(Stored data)

****************************************

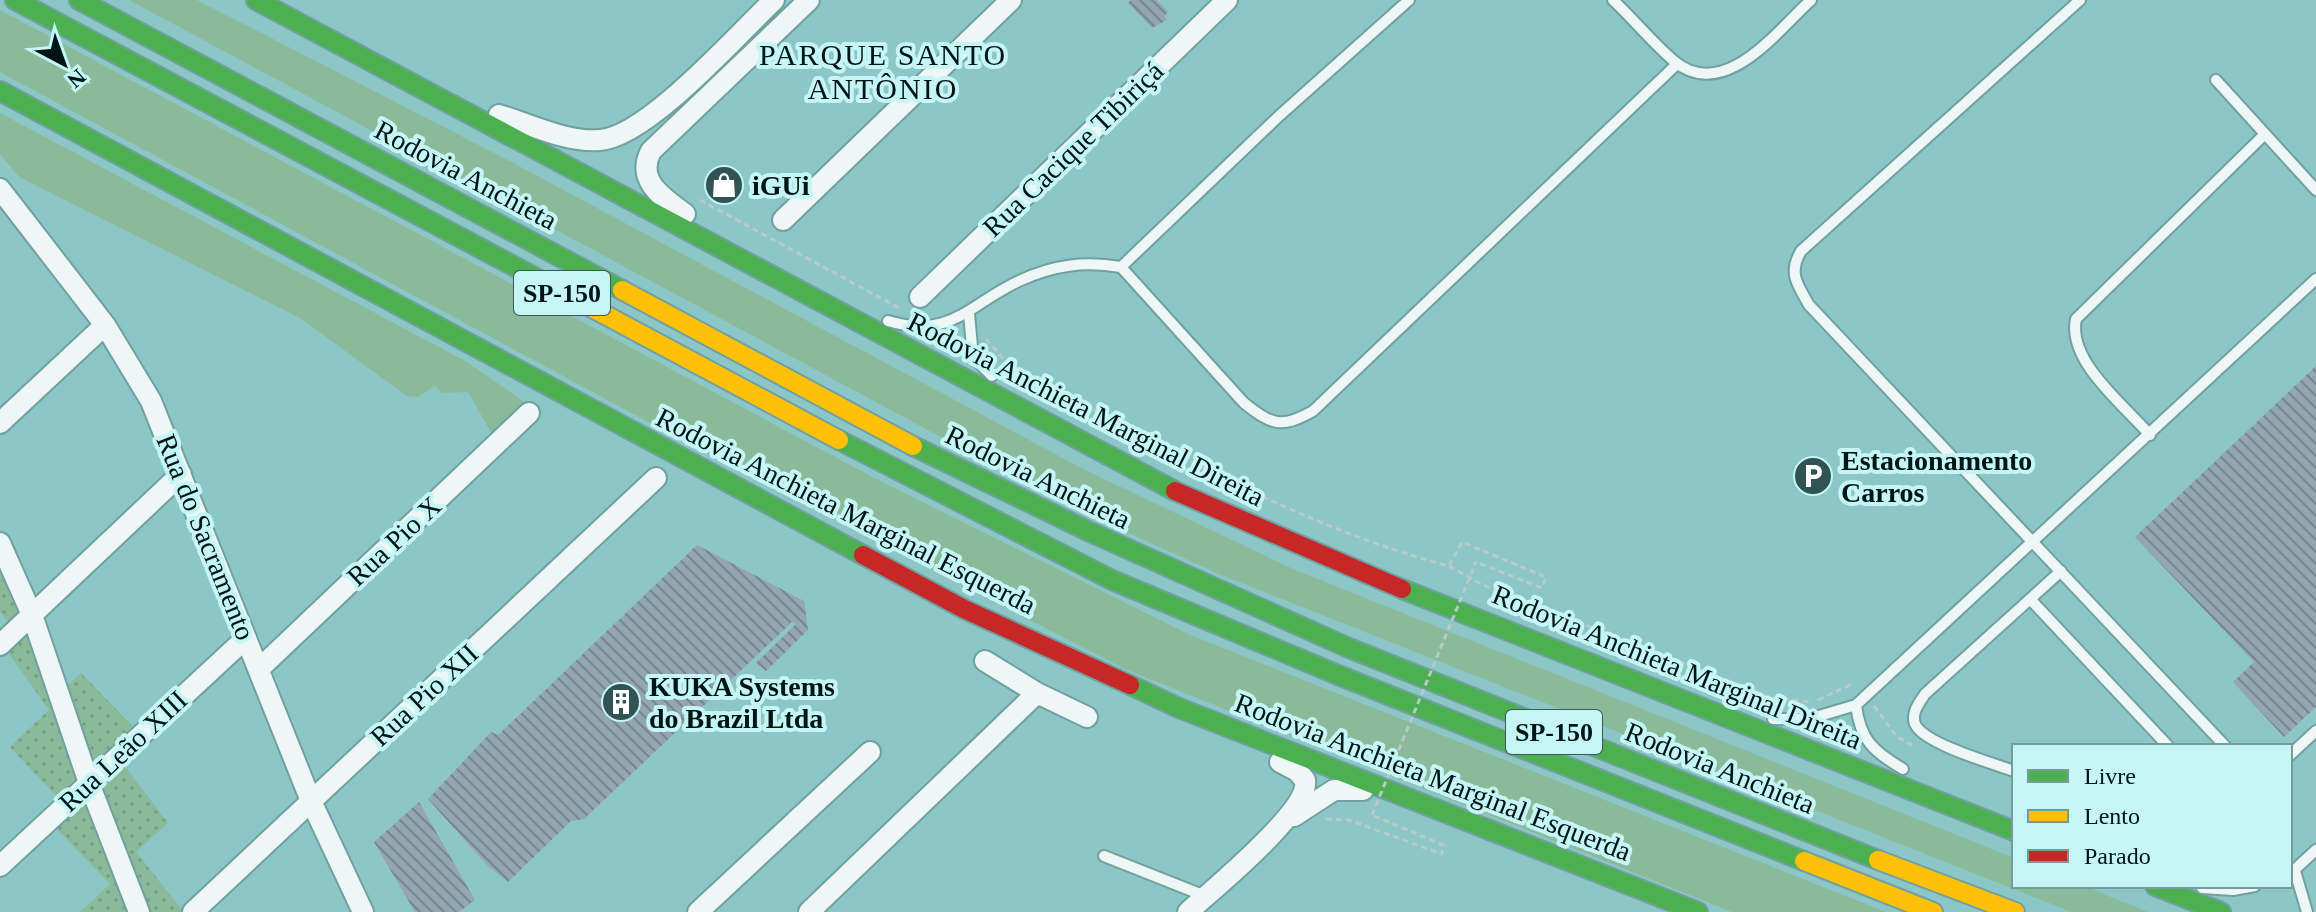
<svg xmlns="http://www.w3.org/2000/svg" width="2316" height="912" font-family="'Times New Roman',serif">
	<defs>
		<pattern id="park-dots" width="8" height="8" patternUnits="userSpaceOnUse" patternTransform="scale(2)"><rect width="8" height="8" fill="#8aba99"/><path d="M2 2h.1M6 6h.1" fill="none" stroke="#759f83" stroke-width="1.8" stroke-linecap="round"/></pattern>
		<pattern id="building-back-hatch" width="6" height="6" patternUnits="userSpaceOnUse" patternTransform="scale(2)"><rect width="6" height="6" fill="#94a6b2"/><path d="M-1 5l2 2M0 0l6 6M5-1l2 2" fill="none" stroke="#768690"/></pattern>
	</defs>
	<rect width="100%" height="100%" fill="#8cc6c6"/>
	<path fill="#8aba99" d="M129,0H197L498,155L1083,469L1293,569L2014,858V886H2084L2148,912H2072L1219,574L1069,506Z
		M0,10L878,480L1188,634L1886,912H1732L1127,670L726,464L0,72Z
		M0,113L467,362L526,403L493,436L468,392L442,393L435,386L418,397L407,396L300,318L19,177L0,154Z"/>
	<path fill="url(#park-dots)" d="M0,548L31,615L14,630L0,612Z
		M32,616L87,782L64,804L10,747L49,710L2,644Z
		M81,673L140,734L89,781L61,692Z
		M118,757L168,823L136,852L184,912H143L89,783Z
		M88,784L141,912H80L110,884L49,821Z"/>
	<path fill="url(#building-back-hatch)" d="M1131,0H1157L1168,12L1164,16L1167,20L1152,28L1128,3Z
		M2316,366V707L2284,737L2233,682L2254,662L2135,537Z
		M697,545L804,601L808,630L766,671L756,663L796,624L792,622L584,819L571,821L508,882L487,865L428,799L491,732L498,735Z
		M419,802L475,900L459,912H415L374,842Z"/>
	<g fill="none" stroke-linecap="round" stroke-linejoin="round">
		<defs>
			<path id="lane" d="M1613,0C1634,20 1653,43 1674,61C1724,103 1777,31 1811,0
				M2080,0L1801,251C1788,273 1797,284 1809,305L2225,746
				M2216,80L2316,190
				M1121,267L1279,116L1409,0
				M969,314L973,357L992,376
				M888,321C951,340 969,304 1019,281C1053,265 1084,261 1121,267L1244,403C1272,425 1281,429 1313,411L1677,64
				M2150,435C2124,405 2067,361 2076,319L2265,134
				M2030,599L2168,746
				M1856,705C1860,740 1874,752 1903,769
				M1773,719H1809L1856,705L2316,279
				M2290,755L2316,731
				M2014,771C1992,763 1924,744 1915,724C1911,713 1919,703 1925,694L2061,571
				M1104,856L1205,896
				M2295,871L2307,912
				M2292,872L2316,850
				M2202,888L2233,890L2255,886"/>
			<path id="street" d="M499,115C530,124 567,143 600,140C647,137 737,35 774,0
				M0,189L105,325L151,401L311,801L363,912
				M685,214C664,198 635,181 651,151L809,0
				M783,220L1011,0
				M920,297L1227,0
				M0,423L105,325
				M0,543L32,615L89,783L139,912
				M0,645L181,474
				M985,661L1037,693L1087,717
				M259,669L529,413
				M1294,816L1334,790H1363
				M0,866L246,638
				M193,912L656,478
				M698,912L870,752
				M809,912L1037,693
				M1188,912C1212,890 1311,810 1305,780L1297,771L1280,762"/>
			<path id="fast" d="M15,0L568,295
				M79,0L622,290
				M256,0L1175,491
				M0,91L863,555
				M839,440L1112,580L1338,675L1804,861
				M913,446L1088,531L1349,648L1878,860
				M1402,589L2014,831
				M1130,685L1179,708L1698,912
				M2155,886L2221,912"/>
			<path id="slow" d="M622,290L913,446
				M568,295L839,440
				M1878,860L2015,912
				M1804,861L1933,912"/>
			<path id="jam" d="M1175,491L1402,589
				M863,555L964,609L1130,685"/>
		</defs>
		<use href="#lane" stroke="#70a0a0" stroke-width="14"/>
		<use href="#street" stroke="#70a0a0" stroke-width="24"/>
		<use href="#fast" stroke="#70a0a0" stroke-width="22"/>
		<use href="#slow" stroke="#70a0a0" stroke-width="22"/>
		<use href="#jam" stroke="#70a0a0" stroke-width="22"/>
		<path stroke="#b8caca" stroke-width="3" stroke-dasharray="6 4" stroke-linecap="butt" d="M700,200L901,309
			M986,339L1007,363C1145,437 1298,527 1449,566L1462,542L1546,577L1542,588L1476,562
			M1449,566L1483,585L1772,698L1811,702
			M1818,700L1850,685L1854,688
			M1874,706L1897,737L1916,747
			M1326,819L1349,820L1442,854L1443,845L1372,815"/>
		<use href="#lane" stroke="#eef6f6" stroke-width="10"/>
		<use href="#street" stroke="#eef6f6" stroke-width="20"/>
		<use href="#fast" stroke="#4caf50" stroke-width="18"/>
		<use href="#slow" stroke="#ffc107" stroke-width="18"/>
		<use href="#jam" stroke="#c62828" stroke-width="18"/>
		<path stroke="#b8caca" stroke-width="3" stroke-dasharray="6 4" stroke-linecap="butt" d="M1372,815L1476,562"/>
	</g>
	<defs>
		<symbol id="shop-disc" viewBox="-11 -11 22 22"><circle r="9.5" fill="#315353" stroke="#c5f5f5"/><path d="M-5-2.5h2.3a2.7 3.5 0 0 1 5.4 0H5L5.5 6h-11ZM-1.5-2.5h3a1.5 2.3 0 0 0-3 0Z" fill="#fff"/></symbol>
		<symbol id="parking-disc" viewBox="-11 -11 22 22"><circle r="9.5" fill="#315353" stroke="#c5f5f5"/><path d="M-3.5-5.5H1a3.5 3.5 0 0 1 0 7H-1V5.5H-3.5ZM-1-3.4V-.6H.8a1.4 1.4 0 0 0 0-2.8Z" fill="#fff"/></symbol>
		<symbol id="building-disc" viewBox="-11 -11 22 22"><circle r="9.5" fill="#315353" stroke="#c5f5f5"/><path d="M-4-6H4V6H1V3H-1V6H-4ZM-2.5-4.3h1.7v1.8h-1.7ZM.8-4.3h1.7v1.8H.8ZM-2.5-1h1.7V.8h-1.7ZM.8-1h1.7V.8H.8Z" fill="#fff"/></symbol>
	</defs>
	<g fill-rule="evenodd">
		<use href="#shop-disc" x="702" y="163" width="44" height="44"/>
		<use href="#parking-disc" x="1791" y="454" width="44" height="44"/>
		<use href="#building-disc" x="599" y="680" width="44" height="44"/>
	</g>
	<g text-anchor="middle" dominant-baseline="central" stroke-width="8" stroke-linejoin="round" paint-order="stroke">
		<g fill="#c5f5f5" stroke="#3b5858" stroke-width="2">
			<rect x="514" y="271" width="96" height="44" rx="6"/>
			<rect x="1506" y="710" width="96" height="44" rx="6"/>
		</g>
		<g font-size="26" font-weight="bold" fill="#001515">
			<text x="562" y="293">SP-150</text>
			<text x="1554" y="732">SP-150</text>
		</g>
		<g font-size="28" fill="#001515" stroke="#c5f5f5">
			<text transform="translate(1073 149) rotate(-44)">Rua Cacique Tibiriçá</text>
			<text transform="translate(466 175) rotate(28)">Rodovia Anchieta</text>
			<text transform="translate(1086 409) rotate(27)">Rodovia Anchieta Marginal Direita</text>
			<text transform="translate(1038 477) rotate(26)">Rodovia Anchieta</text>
			<text transform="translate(846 511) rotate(27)">Rodovia Anchieta Marginal Esquerda</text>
			<text transform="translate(206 537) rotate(68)">Rua do Sacramento</text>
			<text transform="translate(394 541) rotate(-43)">Rua Pio X</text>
			<text transform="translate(1677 667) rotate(22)">Rodovia Anchieta Marginal Direita</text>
			<text transform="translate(424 695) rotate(-43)">Rua Pio XII</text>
			<text transform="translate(123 751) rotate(-43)">Rua Leão XIII</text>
			<text transform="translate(1720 768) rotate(22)">Rodovia Anchieta</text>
			<text transform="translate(1433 777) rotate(21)">Rodovia Anchieta Marginal Esquerda</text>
		</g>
		<g font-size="28" font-weight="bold" fill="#001515" stroke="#c5f5f5" text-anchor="start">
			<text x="752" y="185">iGUi</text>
			<text x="1841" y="460">Estacionamento<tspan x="1841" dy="32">Carros</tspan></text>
			<text x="649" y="686">KUKA Systems<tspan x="649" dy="32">do Brazil Ltda</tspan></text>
		</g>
		<g font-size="30" letter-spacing="2" fill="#001515" stroke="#c5f5f5">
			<text x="883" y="54">PARQUE SANTO<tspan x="883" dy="34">ANTÔNIO</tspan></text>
		</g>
	</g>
	<rect x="2012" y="744" width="280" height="144" fill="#c5f5f5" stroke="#769b9b" stroke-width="2"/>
	<rect x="2028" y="770" width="40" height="12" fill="#4caf50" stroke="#769b9b" stroke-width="2"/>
	<text x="2084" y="784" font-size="24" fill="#001515">Livre</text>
	<rect x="2028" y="810" width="40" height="12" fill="#ffc107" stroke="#769b9b" stroke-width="2"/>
	<text x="2084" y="824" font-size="24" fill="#001515">Lento</text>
	<rect x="2028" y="850" width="40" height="12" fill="#c62828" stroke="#769b9b" stroke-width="2"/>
	<text x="2084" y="864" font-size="24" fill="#001515">Parado</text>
	<g transform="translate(64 64) rotate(139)" stroke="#c5f5f5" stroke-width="6" paint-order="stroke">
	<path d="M0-6L14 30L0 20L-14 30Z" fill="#001515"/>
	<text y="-12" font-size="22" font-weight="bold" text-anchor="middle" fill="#001515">N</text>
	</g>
</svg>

****************************************

■ REQUIRED WORK
Could you write out, exactly as they stand, only the lines above that begin at the line with "M969,314L973,357L992,376" and stop after the line with "M1874,706L1897,737L1916,747"?

■ YOUR RESPONSE
				M969,314L973,357L992,376
				M888,321C951,340 969,304 1019,281C1053,265 1084,261 1121,267L1244,403C1272,425 1281,429 1313,411L1677,64
				M2150,435C2124,405 2067,361 2076,319L2265,134
				M2030,599L2168,746
				M1856,705C1860,740 1874,752 1903,769
				M1773,719H1809L1856,705L2316,279
				M2290,755L2316,731
				M2014,771C1992,763 1924,744 1915,724C1911,713 1919,703 1925,694L2061,571
				M1104,856L1205,896
				M2295,871L2307,912
				M2292,872L2316,850
				M2202,888L2233,890L2255,886"/>
			<path id="street" d="M499,115C530,124 567,143 600,140C647,137 737,35 774,0
				M0,189L105,325L151,401L311,801L363,912
				M685,214C664,198 635,181 651,151L809,0
				M783,220L1011,0
				M920,297L1227,0
				M0,423L105,325
				M0,543L32,615L89,783L139,912
				M0,645L181,474
				M985,661L1037,693L1087,717
				M259,669L529,413
				M1294,816L1334,790H1363
				M0,866L246,638
				M193,912L656,478
				M698,912L870,752
				M809,912L1037,693
				M1188,912C1212,890 1311,810 1305,780L1297,771L1280,762"/>
			<path id="fast" d="M15,0L568,295
				M79,0L622,290
				M256,0L1175,491
				M0,91L863,555
				M839,440L1112,580L1338,675L1804,861
				M913,446L1088,531L1349,648L1878,860
				M1402,589L2014,831
				M1130,685L1179,708L1698,912
				M2155,886L2221,912"/>
			<path id="slow" d="M622,290L913,446
				M568,295L839,440
				M1878,860L2015,912
				M1804,861L1933,912"/>
			<path id="jam" d="M1175,491L1402,589
				M863,555L964,609L1130,685"/>
		</defs>
		<use href="#lane" stroke="#70a0a0" stroke-width="14"/>
		<use href="#street" stroke="#70a0a0" stroke-width="24"/>
		<use href="#fast" stroke="#70a0a0" stroke-width="22"/>
		<use href="#slow" stroke="#70a0a0" stroke-width="22"/>
		<use href="#jam" stroke="#70a0a0" stroke-width="22"/>
		<path stroke="#b8caca" stroke-width="3" stroke-dasharray="6 4" stroke-linecap="butt" d="M700,200L901,309
			M986,339L1007,363C1145,437 1298,527 1449,566L1462,542L1546,577L1542,588L1476,562
			M1449,566L1483,585L1772,698L1811,702
			M1818,700L1850,685L1854,688
			M1874,706L1897,737L1916,747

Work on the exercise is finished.